Los mismos que se siguen cantando hoy en los hogares de toda Andalucía y en la reuniones prenavideñas organizadas por las peñas flamencas u otras organizaciones culturales. Lo he dicho con anterioridad. Hoy suenan igual que antes “La virgen se está peinando…”, “Dime niño, ¿de quién eres, todo vestidito de blanco…?”, “Hacia Belén va una burra...”, “Campana sobre campana…”, Los peces en el rio…”, “Arre borriquito…”, “Madroños al Niño…”, “Ya vienen los Reyes Magos…”, “La Virgen va caminando…” etc. etc. Pero los tiempos cambian, y aunque los villancicos navideños sigan siendo los mismos, la verdad es que, como dice el refranero, “entre col y col, lechuga”. Es decir, entre villancico y villancico siempre sienta bien un cante por bulerías, especialmente si son las de Jerez.

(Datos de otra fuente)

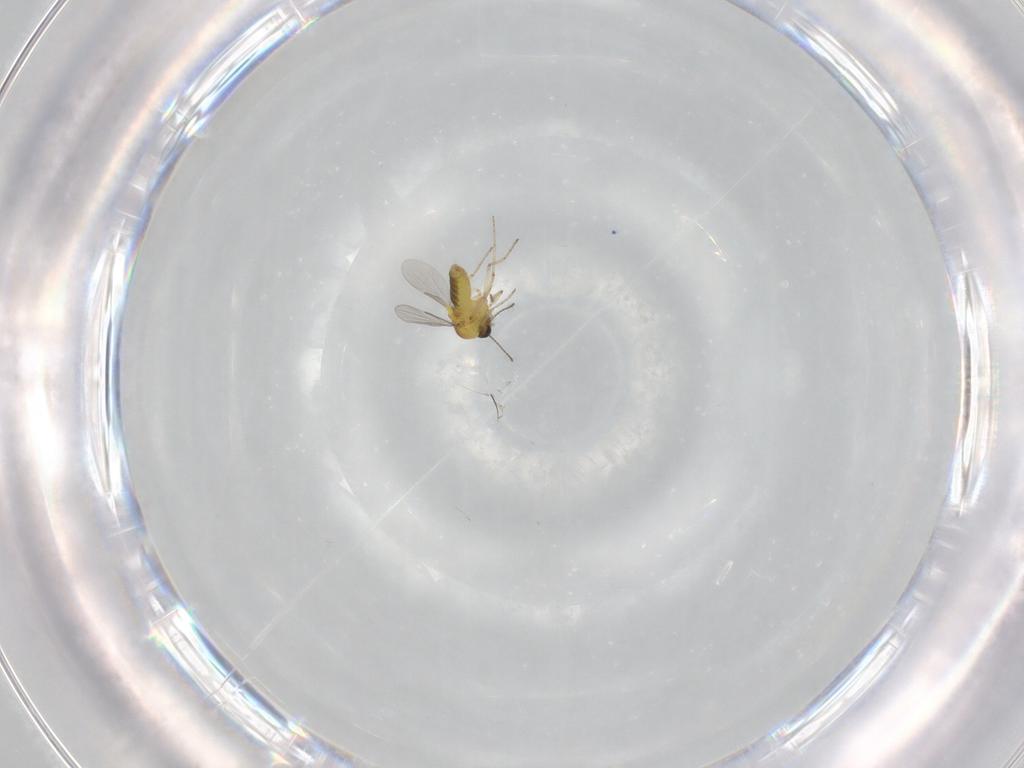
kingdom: Animalia
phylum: Arthropoda
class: Insecta
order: Diptera
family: Ceratopogonidae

La familia: el mayor tesoro del género humano
Pero la Navidad es la culminación del respeto y la vinculación férrea e indisoluble entre los miembros de la familia. Por eso, este año, desde la Unión Romani, hemos querido poner especial énfasis en este mensaje. Sobre todo, porque este año está siendo un año muy especial para todos los ciudadanos de España. Vivimos una época de mucha inquietud por los cambios que se avecinan. Y nos entristece contemplar que la sociedad en la que nos ha tocado vivir esté tan dividida y en ocasiones tan enfrentada.

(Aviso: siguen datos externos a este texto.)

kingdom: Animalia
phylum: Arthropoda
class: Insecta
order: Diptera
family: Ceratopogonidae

Este cuento de navidad que es tan real como la vida misma, debería propiciar que una vez parados en esta estación, los cuarenta y tantos millones de trenes que circulan por España, llegásemos a la conclusión de que irremediablemente cada día sus vagones estarán más vacíos y entonces cabrá preguntarse: ¿de qué ha servido tanto enfrentamiento, tanta tragedia y tanto afán por poner más allá la línea que marca la frontera del territorio por el que queremos que circulen solo nuestros trenes?

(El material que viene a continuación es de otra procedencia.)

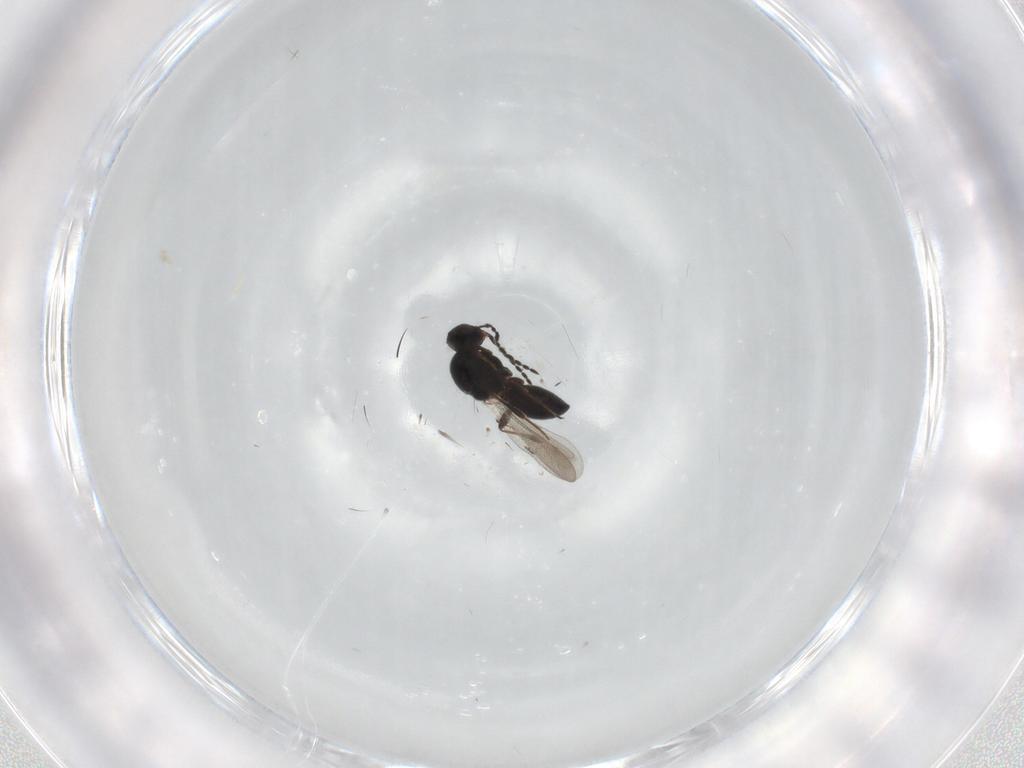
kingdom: Animalia
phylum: Arthropoda
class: Insecta
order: Hymenoptera
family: Platygastridae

Por eso nos reiteramos en desear que el sentimiento gitano de respeto y veneración a la familia se contagie a todos nuestros vecinos. Unos y otros seriamos más felices porque solo la unidad familiar es la que hace posible la paz, la concordia y el entendimiento entre unos y otros. Y si me lo permiten les invito a que hagan suya nuestra bandera gitana que las engloba a todas: Dos franjas horizontales de igual tamaño: La de arriba, azul y la de abajo, verde. Simbolizan las únicas y verdaderas posesiones del género humano que tiene por techo el azul del cielo y por suelo el verde de los campos. Todo lo demás, créanme, es artificial.